I also thought Claire might see the bus as a fixture of transportation reliability. What is always there when you walk out of school? The school bus line. What isn’t always there when you walk out of school? Your parent (NOTE: We were late or not within sight a total of three times the entire year, but it left a mark).

On her first morning, she trooped up those tall bus steps and never looked back. Even when her driver needed a sub this week and the bus was late at school, Claire was fine. I asked her what they did while they waited. “We just sat together on the grass. Mr. Cody has our names on his clip board, so he called the bus.”

(It’s not hard to make people feel safe. I was surprised by how much it meant to Claire that her bus driver and the school security officer knew her by name and kept track of whether or not she was on the bus. That’s all she needed to feel covered.)

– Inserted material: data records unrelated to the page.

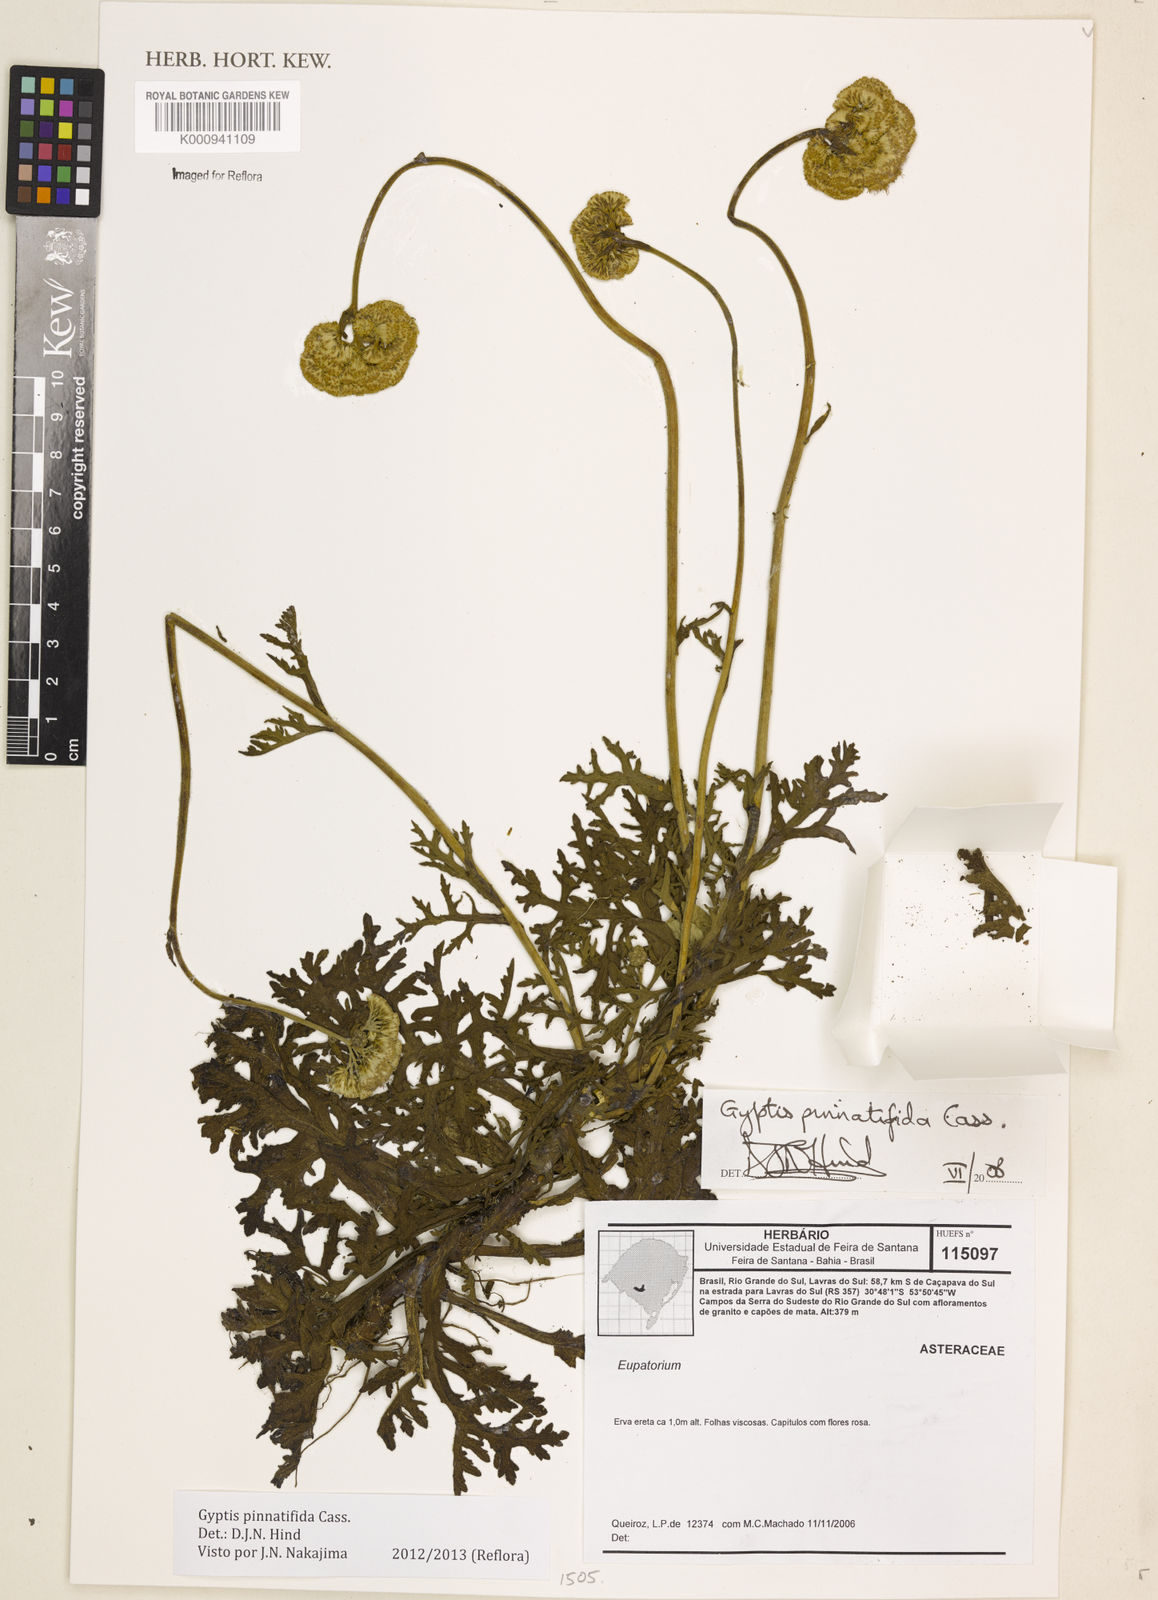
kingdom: Plantae
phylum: Tracheophyta
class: Magnoliopsida
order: Asterales
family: Asteraceae
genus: Gyptis
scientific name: Gyptis pinnatifida
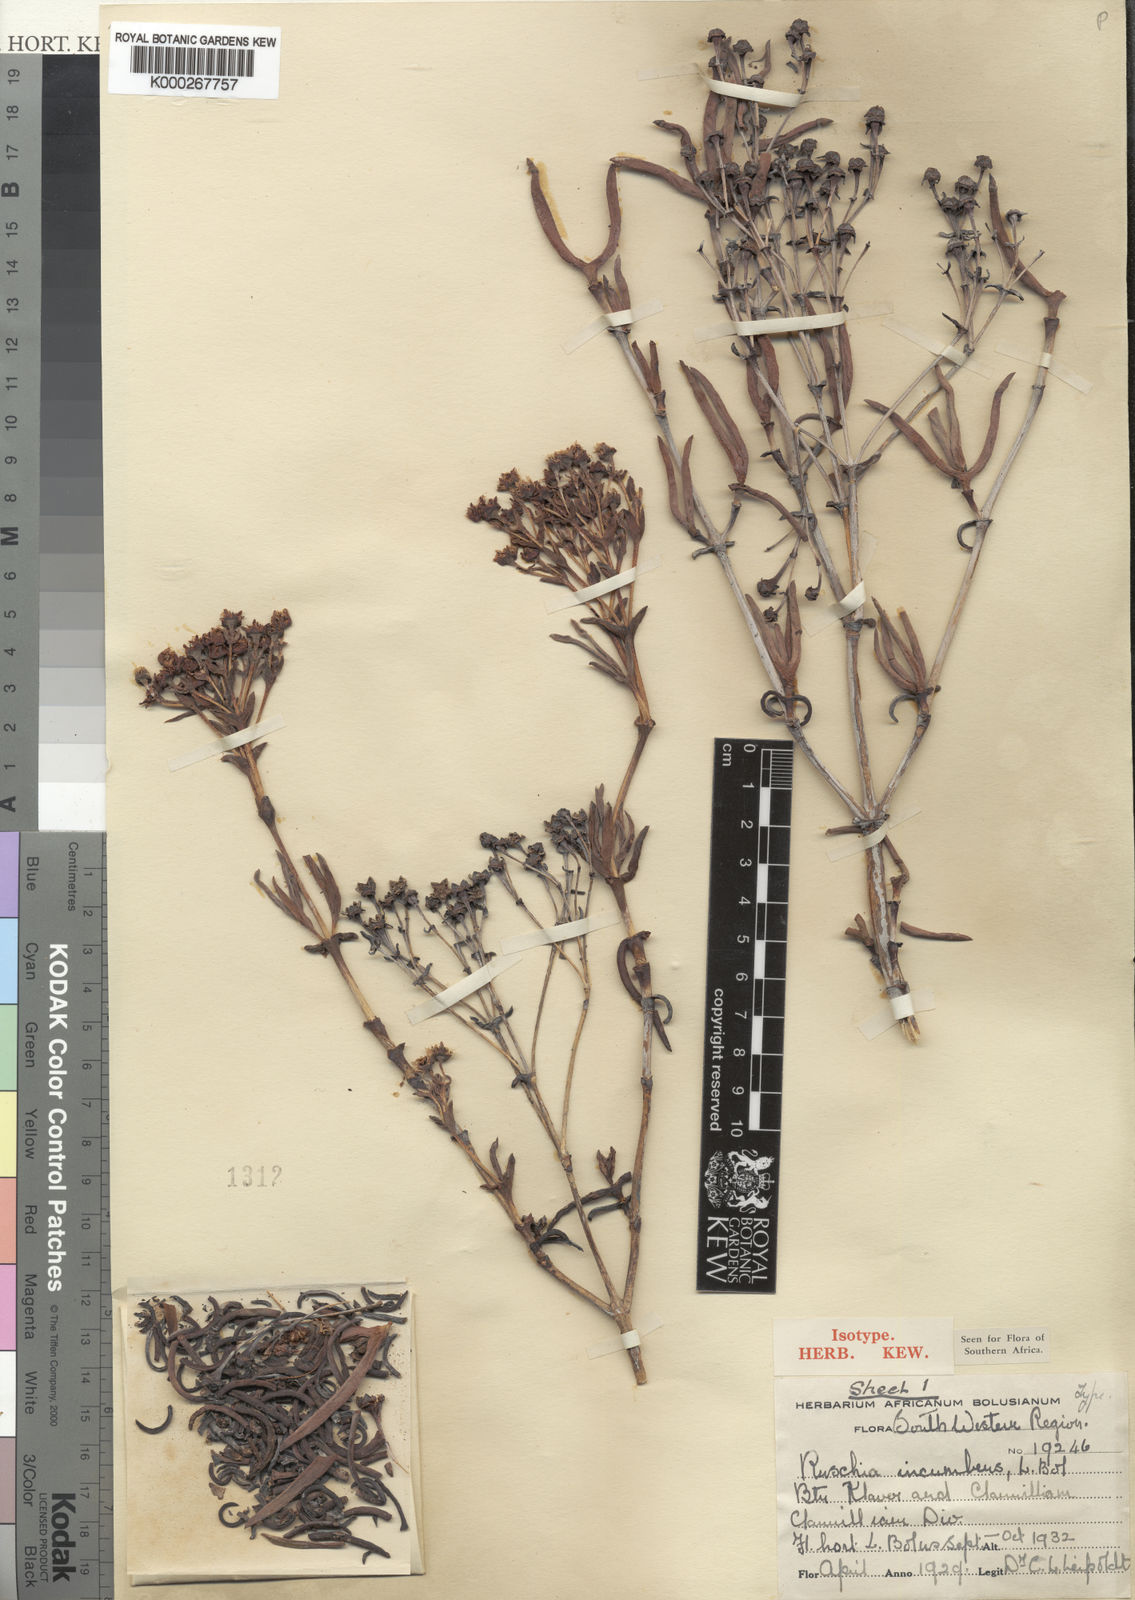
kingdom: Plantae
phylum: Tracheophyta
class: Magnoliopsida
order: Caryophyllales
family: Aizoaceae
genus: Phiambolia
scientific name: Phiambolia incumbens
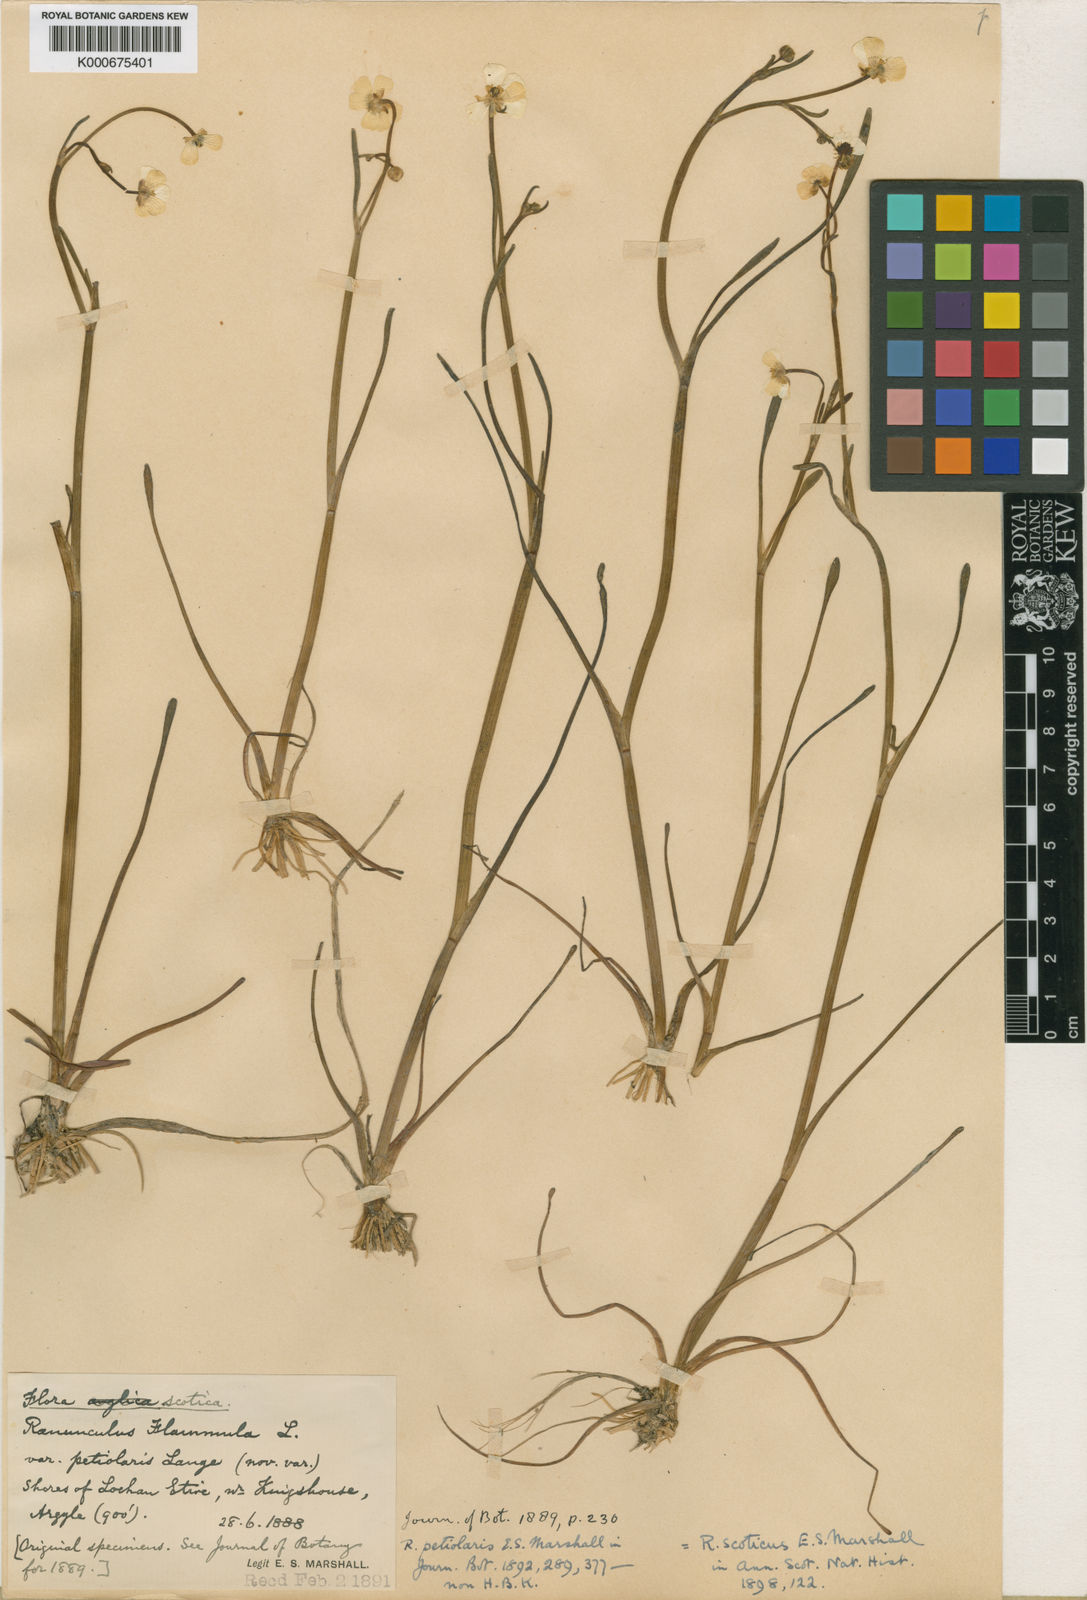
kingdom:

This week I watched her bus driver move a kid to a different seat so that Claire could have the one in the very front. I didn’t ask her to do that, but I was very pleased to see it happen. Can being a public school bus driver be a gift to the world? I think, yes! The bus stop is just a block from our home; from it she can see our van in its parking space. She’s currently working up the bravery to walk home on her own. She’s just waiting for me to get her a key to the front door. (WHAT?!)  And I’m so proud of her. Since she’s started summer school, it’s been like watching her grow-up through that iPhone super speed filter.

What I’m doing, in some ways, is setting her up to not need me. It would have been easier in a lot of ways to drive her to and from summer school. But learning to ride a bus is making her braver. I’ve read stories about New York kids who take the subways to and from dentist appointments in the middle of the school days.The SUBWAY!

What if learning to ride the bus gives Claire a freedom she might not otherwise have? Can I overcome my own fears so that she can enjoy that? I’m not sure either of us has the nerve for her to get her driver’s license. A school bus today could be the city bus tomorrow. She could learn to ride to high school, work maybe. I don’t know what her future looks like. I just don’t want to get in the way. If I truly want her to be brave when facing the world, I probably need to start by being brave myself, which sometimes means doing less so that she can do more.